TASK MATERIAL »

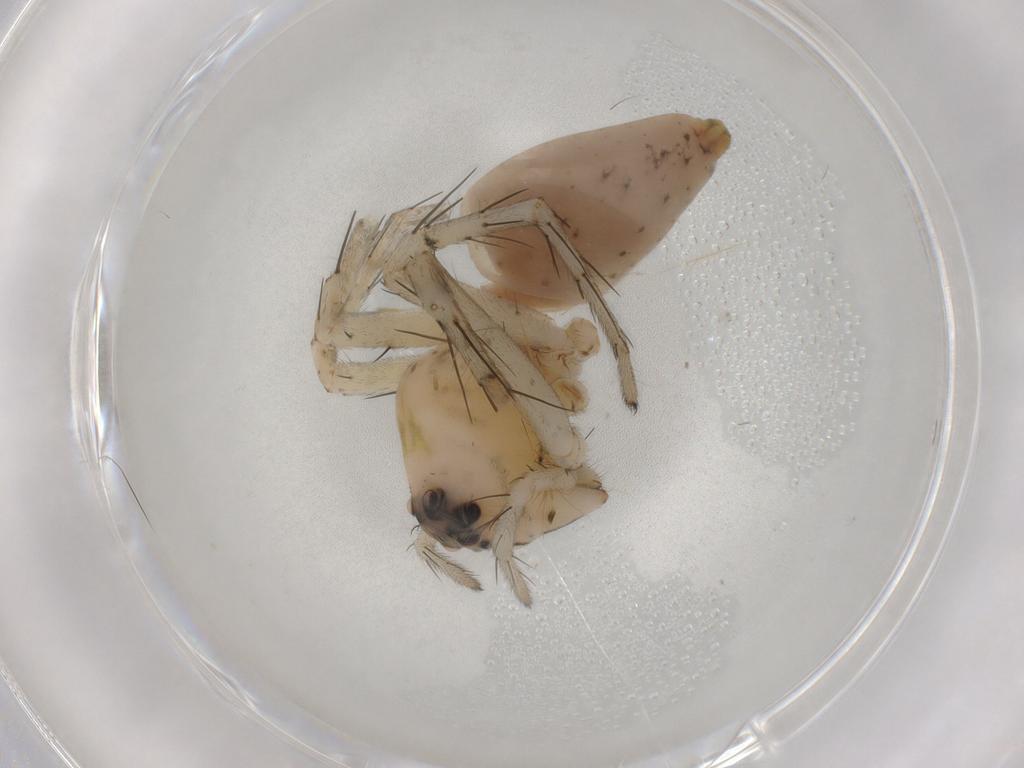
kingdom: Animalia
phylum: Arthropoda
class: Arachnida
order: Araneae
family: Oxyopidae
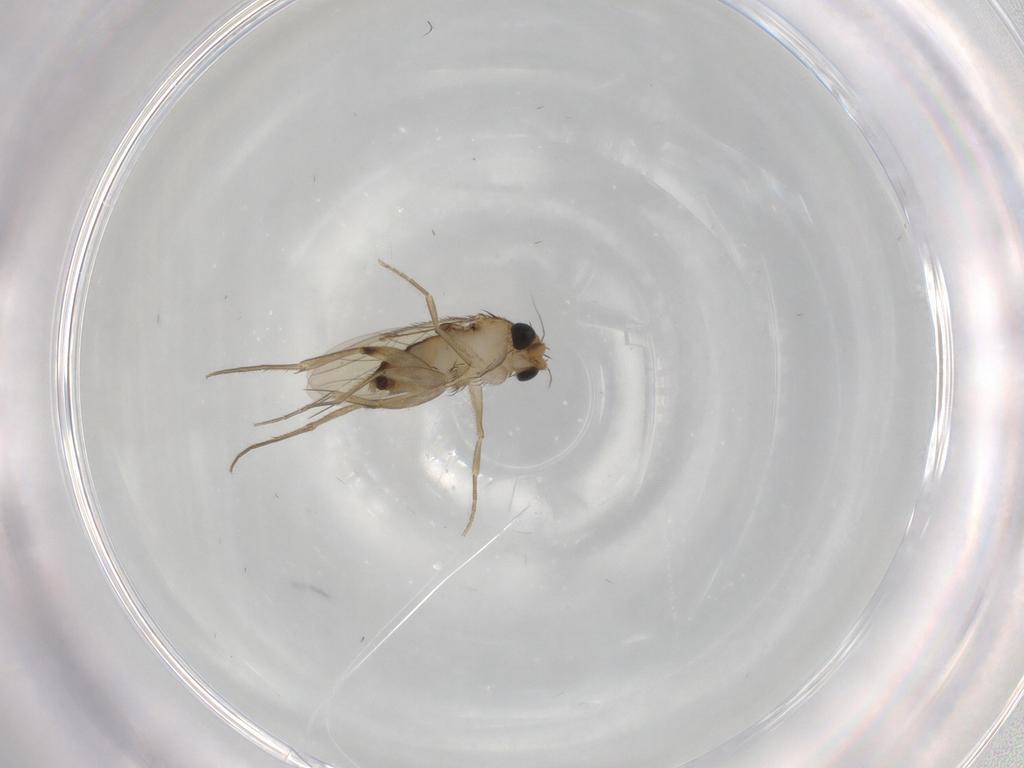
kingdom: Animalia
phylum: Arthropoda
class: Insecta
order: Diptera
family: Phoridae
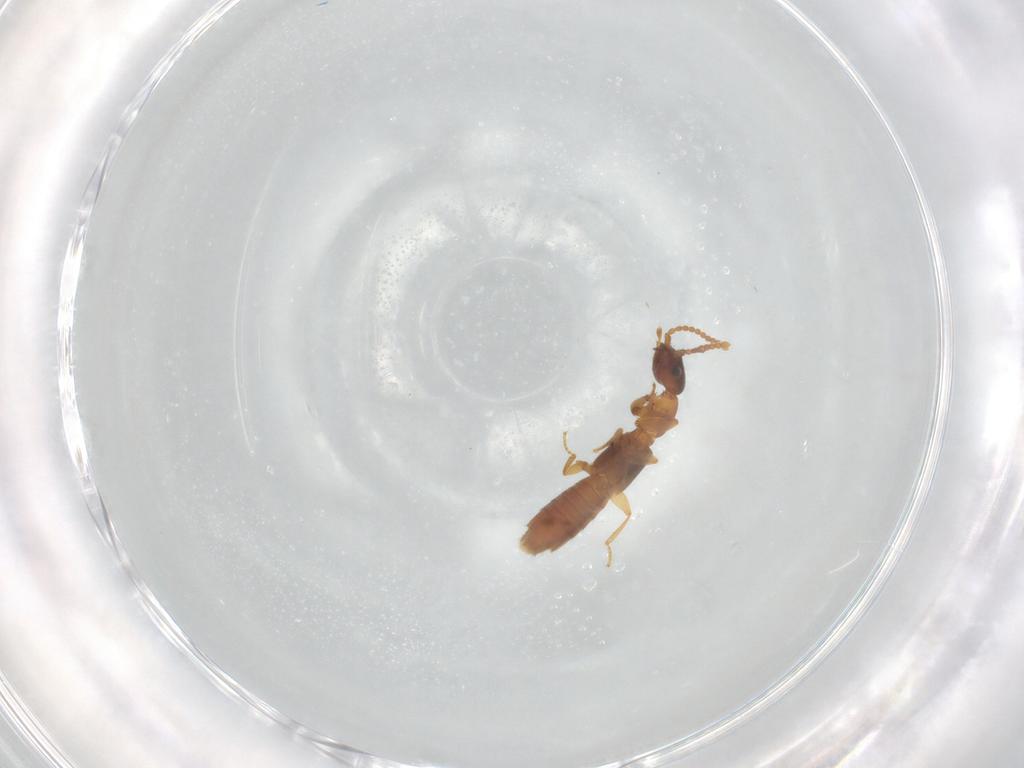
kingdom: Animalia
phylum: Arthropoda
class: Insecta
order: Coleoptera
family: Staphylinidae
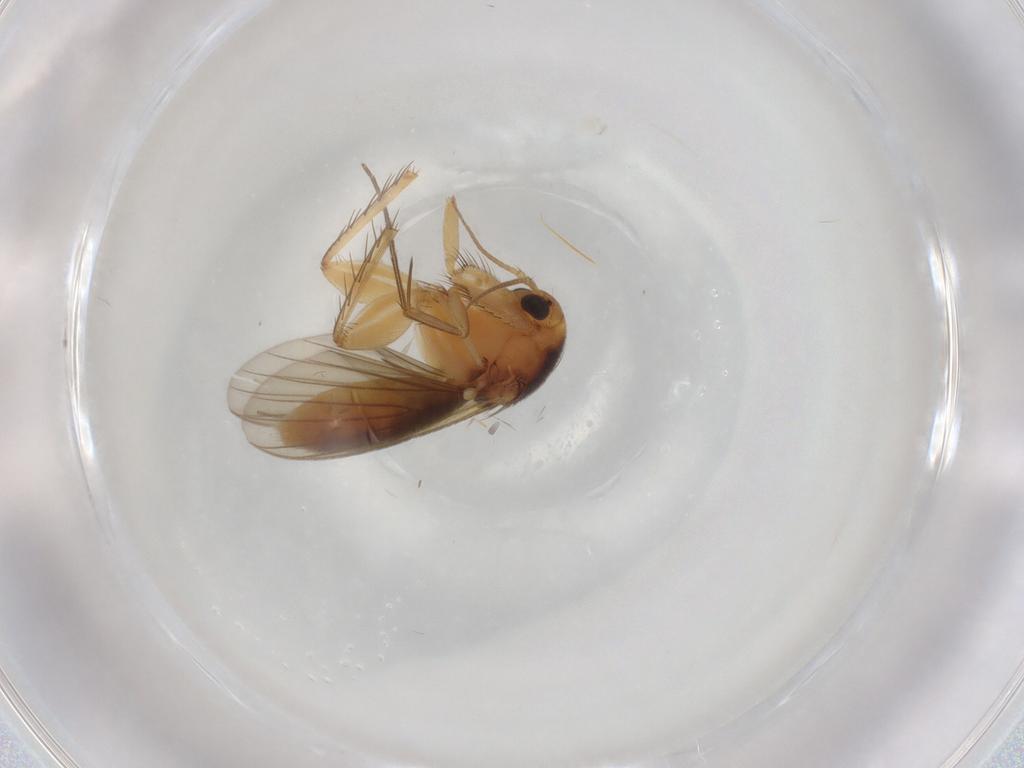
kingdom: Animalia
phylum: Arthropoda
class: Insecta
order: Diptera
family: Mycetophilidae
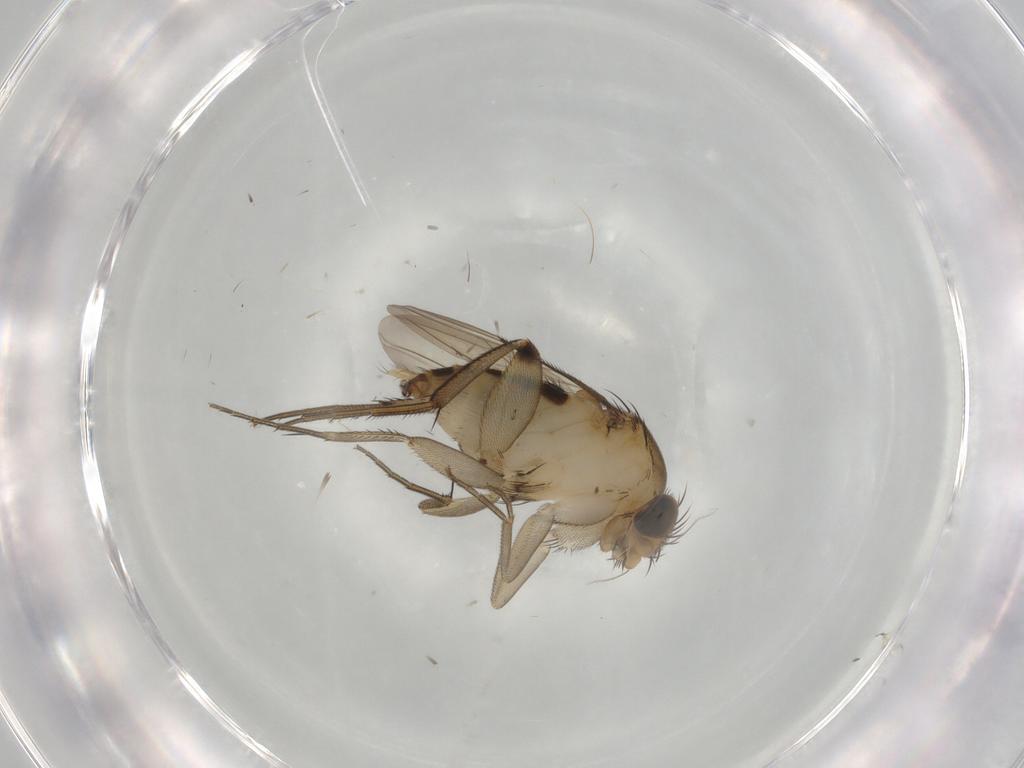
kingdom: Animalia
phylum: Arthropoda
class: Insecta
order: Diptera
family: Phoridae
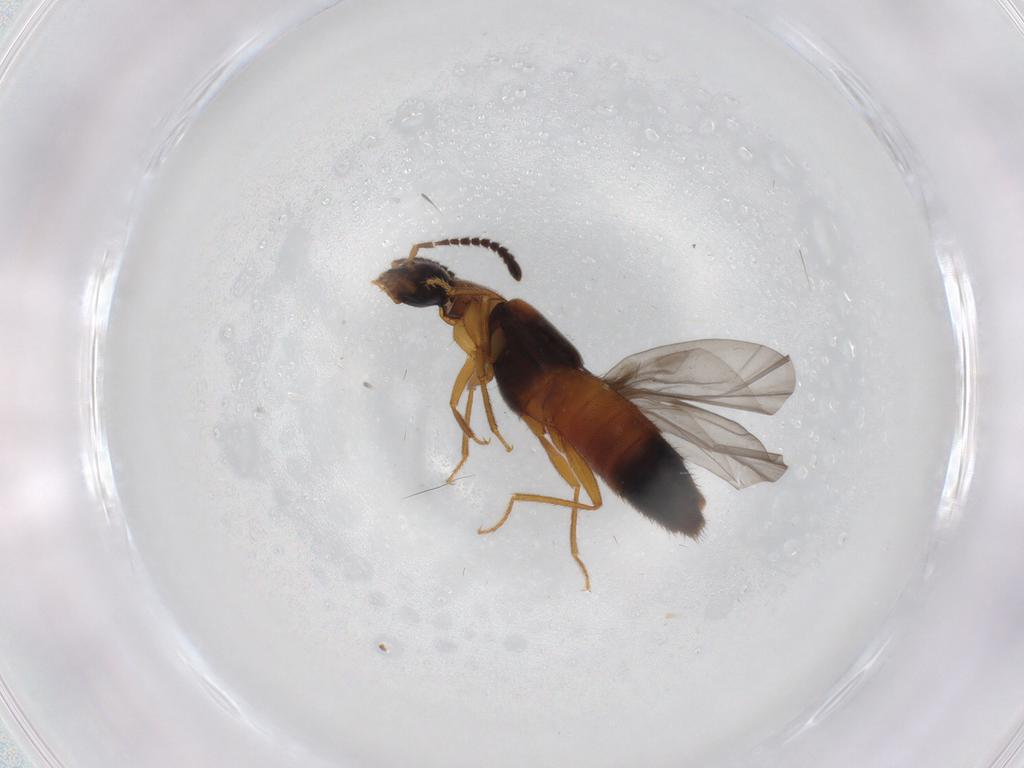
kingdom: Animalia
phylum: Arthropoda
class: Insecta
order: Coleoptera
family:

GIVEN PROBLEM » Reproduce every line of text in the material above word for word, leaving the images out.

TASK OUTPUT »
kingdom: Animalia
phylum: Arthropoda
class: Arachnida
order: Araneae
family: Oxyopidae
kingdom: Animalia
phylum: Arthropoda
class: Insecta
order: Diptera
family: Phoridae
kingdom: Animalia
phylum: Arthropoda
class: Insecta
order: Coleoptera
family: Staphylinidae
kingdom: Animalia
phylum: Arthropoda
class: Insecta
order: Diptera
family: Mycetophilidae
kingdom: Animalia
phylum: Arthropoda
class: Insecta
order: Diptera
family: Phoridae
kingdom: Animalia
phylum: Arthropoda
class: Insecta
order: Coleoptera
family:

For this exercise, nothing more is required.